OKU Timur,domainrakyat.com – Sejumlah kepala desa di Kabupaten OKU Timur mengeluhkan adanya setoran balik dana desa yang mencapai Rp 21.000.000 per desa. Dana tersebut, menurut pengakuan para kepala desa, harus disetorkan ke kabupaten dengan alasan untuk diberikan kepada beberapa pejabat, termasuk Kapolres dan Kajari (05/03/2025).
Kepala desa yang merasa terbebani mengeluhkan bahwa dana yang mereka setorkan tidak dapat dimasukkan dalam Rencana Anggaran Biaya (RAB). Hal ini mempersulit mereka dalam mempertanggungjawabkan keuangan desa secara transparan dan akuntabel.
“Saat dana desa turun, kami selalu disebut menerima bantuan besar dari pemerintah. Tapi kenyataannya, kami diwajibkan menyetor kembali Rp 21.000.000 per desa ke kabupaten. Selain itu, ada juga setoran lain untuk pelatihan yang mencapai Rp 14.000.000, bahkan untuk pelatihan di Yogyakarta yang akan digelar April nanti, kami sudah membayar Rp 24.000.000 per desa,” ungkap salah satu kepala desa saat ditemui awak media.
Bahkan, kepala desa di Kecamatan Bp Peliung mengaku bahwa setoran mereka lebih besar, yaitu Rp 28.000.000 per desa. Ia menduga bahwa kelebihan setoran itu mungkin digunakan untuk membangun kembali kantor camat yang pernah terbakar.
Saat ditanya lebih lanjut tentang tujuan dari setoran balik ini, seorang kepala desa menyebutkan bahwa dana tersebut diserahkan ke Ketua Forum Kepala Desa, yang kemudian meneruskannya ke Kepala Dinas Pemberdayaan Masyarakat dan Desa (PMD). “Katanya uang itu untuk Kapolres, Kajari, dan lainnya,” jelasnya.
Para kepala desa berharap ada kejelasan terkait kebijakan ini. Mereka menekankan bahwa mereka tidak keberatan mengeluarkan dana selama bisa dicantumkan dalam RAB, seperti anggaran pelatihan. Namun, dalam kasus setoran balik ini, mereka khawatir akan sulit mempertanggungjawabkannya secara administratif.
“Kalau ini tidak bisa dimasukkan ke RAB, bagaimana cara kami mengganti uang tersebut?
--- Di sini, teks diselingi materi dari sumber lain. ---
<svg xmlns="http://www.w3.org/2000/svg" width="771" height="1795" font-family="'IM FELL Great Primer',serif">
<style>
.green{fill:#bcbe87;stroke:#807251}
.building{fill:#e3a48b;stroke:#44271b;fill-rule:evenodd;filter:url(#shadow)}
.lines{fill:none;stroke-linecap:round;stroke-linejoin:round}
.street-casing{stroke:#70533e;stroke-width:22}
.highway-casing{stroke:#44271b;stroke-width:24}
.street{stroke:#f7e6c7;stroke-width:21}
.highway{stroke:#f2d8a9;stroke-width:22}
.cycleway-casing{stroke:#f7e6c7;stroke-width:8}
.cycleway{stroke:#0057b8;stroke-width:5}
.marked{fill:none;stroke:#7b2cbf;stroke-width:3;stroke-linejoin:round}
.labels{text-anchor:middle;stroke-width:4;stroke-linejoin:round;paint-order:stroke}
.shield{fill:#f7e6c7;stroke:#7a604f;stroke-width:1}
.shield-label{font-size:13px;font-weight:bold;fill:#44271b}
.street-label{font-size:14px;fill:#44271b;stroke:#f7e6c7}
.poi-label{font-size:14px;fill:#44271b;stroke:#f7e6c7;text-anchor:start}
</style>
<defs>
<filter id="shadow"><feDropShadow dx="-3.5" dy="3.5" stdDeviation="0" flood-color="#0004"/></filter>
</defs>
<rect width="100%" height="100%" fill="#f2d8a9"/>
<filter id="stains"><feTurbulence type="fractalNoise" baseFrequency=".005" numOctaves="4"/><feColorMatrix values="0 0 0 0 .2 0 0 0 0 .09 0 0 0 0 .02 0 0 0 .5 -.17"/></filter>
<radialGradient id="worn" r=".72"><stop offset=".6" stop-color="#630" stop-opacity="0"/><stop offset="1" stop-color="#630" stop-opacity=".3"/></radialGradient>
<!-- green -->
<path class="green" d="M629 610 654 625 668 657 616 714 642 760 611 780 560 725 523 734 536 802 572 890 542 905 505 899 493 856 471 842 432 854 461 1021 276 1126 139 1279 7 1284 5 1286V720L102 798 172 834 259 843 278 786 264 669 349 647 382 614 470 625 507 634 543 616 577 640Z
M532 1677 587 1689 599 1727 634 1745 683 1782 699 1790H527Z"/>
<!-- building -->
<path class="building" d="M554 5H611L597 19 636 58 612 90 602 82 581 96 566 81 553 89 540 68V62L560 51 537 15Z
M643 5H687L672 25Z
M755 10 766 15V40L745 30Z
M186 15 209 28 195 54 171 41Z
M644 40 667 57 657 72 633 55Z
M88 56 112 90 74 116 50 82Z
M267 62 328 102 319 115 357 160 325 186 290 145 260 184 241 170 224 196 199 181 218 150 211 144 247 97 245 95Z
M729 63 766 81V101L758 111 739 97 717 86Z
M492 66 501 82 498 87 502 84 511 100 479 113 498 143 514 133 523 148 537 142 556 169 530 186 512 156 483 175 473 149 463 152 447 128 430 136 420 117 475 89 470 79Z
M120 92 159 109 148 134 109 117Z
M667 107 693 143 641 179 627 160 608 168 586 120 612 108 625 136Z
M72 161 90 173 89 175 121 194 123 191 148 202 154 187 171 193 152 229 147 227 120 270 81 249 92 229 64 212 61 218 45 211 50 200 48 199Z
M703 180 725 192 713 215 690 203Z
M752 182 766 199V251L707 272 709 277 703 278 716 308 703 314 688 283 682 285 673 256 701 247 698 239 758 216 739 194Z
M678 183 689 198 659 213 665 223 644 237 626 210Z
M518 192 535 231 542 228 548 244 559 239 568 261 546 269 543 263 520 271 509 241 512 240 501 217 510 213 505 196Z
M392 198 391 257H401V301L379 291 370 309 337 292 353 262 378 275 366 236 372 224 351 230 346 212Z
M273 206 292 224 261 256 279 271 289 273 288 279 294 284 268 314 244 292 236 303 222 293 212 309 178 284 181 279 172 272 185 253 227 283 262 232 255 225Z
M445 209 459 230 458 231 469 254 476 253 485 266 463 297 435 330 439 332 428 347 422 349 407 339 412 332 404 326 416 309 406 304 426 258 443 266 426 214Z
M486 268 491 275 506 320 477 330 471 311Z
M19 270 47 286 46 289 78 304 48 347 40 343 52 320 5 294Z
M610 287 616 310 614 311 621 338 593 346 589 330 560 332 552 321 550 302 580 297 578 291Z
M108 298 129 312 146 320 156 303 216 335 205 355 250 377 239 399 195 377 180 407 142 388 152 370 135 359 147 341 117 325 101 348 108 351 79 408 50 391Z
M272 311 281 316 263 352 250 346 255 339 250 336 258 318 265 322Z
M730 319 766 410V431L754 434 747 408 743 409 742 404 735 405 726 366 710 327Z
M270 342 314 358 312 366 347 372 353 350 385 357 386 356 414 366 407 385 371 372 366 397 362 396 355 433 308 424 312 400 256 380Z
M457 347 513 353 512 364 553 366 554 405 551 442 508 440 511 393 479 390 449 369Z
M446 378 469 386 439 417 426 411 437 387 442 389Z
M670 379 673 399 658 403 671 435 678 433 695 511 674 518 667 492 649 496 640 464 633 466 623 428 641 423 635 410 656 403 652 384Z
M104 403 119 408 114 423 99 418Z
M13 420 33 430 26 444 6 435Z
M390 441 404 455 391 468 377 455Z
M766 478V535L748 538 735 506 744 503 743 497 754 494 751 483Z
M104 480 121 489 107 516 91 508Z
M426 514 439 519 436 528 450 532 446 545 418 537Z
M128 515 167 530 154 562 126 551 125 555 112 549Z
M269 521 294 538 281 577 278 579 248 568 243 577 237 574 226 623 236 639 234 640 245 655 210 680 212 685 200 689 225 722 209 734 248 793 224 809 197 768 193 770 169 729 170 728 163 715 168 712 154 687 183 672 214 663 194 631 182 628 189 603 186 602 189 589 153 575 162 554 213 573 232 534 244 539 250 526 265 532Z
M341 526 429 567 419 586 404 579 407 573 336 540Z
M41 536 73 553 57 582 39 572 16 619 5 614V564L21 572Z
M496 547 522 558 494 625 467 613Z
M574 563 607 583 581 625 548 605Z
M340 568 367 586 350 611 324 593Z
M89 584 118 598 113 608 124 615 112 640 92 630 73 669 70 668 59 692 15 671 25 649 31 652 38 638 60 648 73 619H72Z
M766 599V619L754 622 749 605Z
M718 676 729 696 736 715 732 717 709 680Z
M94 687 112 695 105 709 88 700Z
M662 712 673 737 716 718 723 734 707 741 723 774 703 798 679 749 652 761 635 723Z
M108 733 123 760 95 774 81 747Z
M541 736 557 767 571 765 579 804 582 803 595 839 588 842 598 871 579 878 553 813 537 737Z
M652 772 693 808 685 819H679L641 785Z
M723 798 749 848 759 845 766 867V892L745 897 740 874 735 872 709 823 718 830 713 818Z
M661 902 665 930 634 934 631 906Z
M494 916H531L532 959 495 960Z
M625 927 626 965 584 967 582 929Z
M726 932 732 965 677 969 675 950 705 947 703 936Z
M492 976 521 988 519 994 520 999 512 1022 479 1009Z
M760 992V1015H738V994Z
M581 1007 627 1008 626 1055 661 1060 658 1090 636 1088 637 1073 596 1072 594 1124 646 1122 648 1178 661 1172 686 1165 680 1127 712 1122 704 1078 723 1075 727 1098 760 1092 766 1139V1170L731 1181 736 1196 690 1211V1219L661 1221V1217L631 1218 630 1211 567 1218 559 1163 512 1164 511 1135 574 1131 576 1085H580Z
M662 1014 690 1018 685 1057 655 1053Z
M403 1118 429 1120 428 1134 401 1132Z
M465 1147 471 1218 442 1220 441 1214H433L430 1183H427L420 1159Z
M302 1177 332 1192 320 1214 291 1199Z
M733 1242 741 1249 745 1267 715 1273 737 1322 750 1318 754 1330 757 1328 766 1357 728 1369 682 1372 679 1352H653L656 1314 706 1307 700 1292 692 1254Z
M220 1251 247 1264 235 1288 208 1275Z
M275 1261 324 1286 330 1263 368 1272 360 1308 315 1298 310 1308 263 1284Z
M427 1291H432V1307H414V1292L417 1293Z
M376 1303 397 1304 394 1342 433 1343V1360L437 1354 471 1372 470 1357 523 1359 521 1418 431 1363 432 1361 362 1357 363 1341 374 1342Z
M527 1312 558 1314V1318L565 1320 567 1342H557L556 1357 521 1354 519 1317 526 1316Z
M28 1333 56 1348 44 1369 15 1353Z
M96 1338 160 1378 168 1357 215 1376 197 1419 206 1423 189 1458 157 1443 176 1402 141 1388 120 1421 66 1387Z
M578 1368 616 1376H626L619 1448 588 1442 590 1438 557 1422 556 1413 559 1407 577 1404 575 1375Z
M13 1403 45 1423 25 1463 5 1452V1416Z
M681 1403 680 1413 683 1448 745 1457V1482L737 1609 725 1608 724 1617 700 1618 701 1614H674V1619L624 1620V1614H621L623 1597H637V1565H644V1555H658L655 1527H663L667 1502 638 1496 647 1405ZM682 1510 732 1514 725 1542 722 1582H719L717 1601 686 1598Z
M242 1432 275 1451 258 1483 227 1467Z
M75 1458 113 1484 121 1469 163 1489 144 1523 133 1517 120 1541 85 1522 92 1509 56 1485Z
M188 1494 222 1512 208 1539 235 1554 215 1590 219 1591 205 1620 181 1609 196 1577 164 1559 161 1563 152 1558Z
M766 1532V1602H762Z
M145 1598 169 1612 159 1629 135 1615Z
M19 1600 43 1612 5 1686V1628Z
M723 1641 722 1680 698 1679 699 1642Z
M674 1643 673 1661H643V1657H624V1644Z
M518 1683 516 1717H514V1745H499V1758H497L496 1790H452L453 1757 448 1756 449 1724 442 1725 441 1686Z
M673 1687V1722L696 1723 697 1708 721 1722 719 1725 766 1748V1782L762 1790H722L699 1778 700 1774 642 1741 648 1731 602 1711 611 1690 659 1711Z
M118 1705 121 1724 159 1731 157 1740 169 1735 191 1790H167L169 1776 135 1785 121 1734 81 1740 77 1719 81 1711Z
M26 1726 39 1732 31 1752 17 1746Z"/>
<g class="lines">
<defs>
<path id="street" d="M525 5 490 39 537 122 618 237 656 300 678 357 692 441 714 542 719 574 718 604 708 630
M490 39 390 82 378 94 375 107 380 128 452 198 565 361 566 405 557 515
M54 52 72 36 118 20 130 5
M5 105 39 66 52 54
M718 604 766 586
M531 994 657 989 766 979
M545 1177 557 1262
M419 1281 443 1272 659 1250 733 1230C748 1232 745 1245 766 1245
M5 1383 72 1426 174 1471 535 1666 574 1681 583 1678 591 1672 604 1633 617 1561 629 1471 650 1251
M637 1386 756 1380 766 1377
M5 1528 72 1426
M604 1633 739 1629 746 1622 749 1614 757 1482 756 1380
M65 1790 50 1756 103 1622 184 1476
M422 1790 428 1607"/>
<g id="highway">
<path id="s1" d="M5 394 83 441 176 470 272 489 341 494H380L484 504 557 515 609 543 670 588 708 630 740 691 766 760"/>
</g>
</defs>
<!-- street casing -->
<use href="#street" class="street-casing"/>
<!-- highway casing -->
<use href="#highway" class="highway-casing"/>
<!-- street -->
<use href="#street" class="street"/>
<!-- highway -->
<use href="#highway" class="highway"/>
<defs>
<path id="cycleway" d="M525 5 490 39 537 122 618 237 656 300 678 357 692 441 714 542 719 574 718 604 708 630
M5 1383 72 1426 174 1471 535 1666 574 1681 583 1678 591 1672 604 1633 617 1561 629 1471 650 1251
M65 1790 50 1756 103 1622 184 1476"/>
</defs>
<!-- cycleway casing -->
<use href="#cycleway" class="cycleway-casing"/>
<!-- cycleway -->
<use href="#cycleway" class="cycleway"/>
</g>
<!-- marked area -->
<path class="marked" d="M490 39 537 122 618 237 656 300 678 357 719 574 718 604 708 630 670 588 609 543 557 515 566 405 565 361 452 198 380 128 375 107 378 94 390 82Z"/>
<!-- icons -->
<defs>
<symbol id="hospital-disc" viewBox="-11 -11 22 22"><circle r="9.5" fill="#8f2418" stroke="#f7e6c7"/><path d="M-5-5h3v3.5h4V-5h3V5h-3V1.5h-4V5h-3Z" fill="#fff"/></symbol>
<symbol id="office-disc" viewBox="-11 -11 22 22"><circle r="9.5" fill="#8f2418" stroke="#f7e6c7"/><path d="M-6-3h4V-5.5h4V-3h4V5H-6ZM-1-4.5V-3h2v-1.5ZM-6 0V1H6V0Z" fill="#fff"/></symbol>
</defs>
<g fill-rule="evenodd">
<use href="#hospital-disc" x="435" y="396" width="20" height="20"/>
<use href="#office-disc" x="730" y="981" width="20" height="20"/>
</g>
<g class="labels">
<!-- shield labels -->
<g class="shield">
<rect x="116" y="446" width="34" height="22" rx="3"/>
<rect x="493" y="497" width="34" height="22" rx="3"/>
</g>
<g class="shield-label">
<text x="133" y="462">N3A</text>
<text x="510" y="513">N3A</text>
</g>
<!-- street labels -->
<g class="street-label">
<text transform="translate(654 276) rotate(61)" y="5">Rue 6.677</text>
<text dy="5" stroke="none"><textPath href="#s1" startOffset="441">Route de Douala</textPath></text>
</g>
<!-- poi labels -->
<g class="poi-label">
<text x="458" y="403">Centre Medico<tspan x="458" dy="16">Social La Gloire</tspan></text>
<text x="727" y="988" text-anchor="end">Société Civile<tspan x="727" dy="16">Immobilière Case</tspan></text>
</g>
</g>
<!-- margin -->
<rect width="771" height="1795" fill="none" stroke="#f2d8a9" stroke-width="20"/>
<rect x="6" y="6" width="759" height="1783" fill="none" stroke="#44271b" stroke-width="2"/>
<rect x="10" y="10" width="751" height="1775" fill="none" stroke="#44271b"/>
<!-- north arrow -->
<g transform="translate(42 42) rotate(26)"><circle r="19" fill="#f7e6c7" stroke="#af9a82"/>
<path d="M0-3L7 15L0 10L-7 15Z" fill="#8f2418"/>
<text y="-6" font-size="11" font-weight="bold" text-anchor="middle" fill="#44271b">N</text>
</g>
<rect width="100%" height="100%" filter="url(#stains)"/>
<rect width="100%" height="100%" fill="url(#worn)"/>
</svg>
Tidak mungkin pakai uang pribadi, sedangkan gaji kepala desa saja habis untuk keperluan sosial seperti kondangan,” tambah salah satu kepala desa.
Praktik setoran balik dana desa ini berpotensi melanggar sejumlah peraturan perundang-undangan, di antaranya:
1. Undang-Undang Nomor 6 Tahun 2014 tentang Desa
Pasal 72 mengatur bahwa Dana Desa digunakan sepenuhnya untuk kepentingan desa, bukan untuk setoran balik atau kepentingan di luar peruntukan desa.
2. Undang-Undang Nomor 31 Tahun 1999 tentang Pemberantasan Tindak Pidana Korupsi
Pasal 2 ayat (1) menyebutkan bahwa setiap orang yang secara melawan hukum melakukan perbuatan memperkaya diri sendiri atau orang lain yang merugikan keuangan negara dapat dipidana dengan hukuman penjara seumur hidup atau pidana paling singkat 4 tahun.
3. Peraturan Menteri Dalam Negeri Nomor 20 Tahun 2018 tentang Pengelolaan Keuangan Desa
Pasal 3 menekankan bahwa pengelolaan keuangan desa harus dilakukan secara transparan, akuntabel, partisipatif, serta dilakukan dengan tertib dan disiplin anggaran.
Tuntutan Penyelidikan
Menyikapi keluhan para kepala desa, awak media mendesak Bupati dan Wakil Bupati OKU Timur, serta Aparat Penegak Hukum (APH), untuk segera melakukan penyelidikan atas dugaan pungutan liar ini. Jika benar adanya, maka pihak yang terlibat harus ditindak tegas sesuai dengan hukum yang berlaku agar kejadian serupa tidak terulang kembali.
Selain itu, transparansi dalam penggunaan dana desa harus terus ditingkatkan guna memastikan bahwa anggaran yang dikucurkan oleh pemerintah pusat benar-benar digunakan untuk kepentingan masyarakat desa.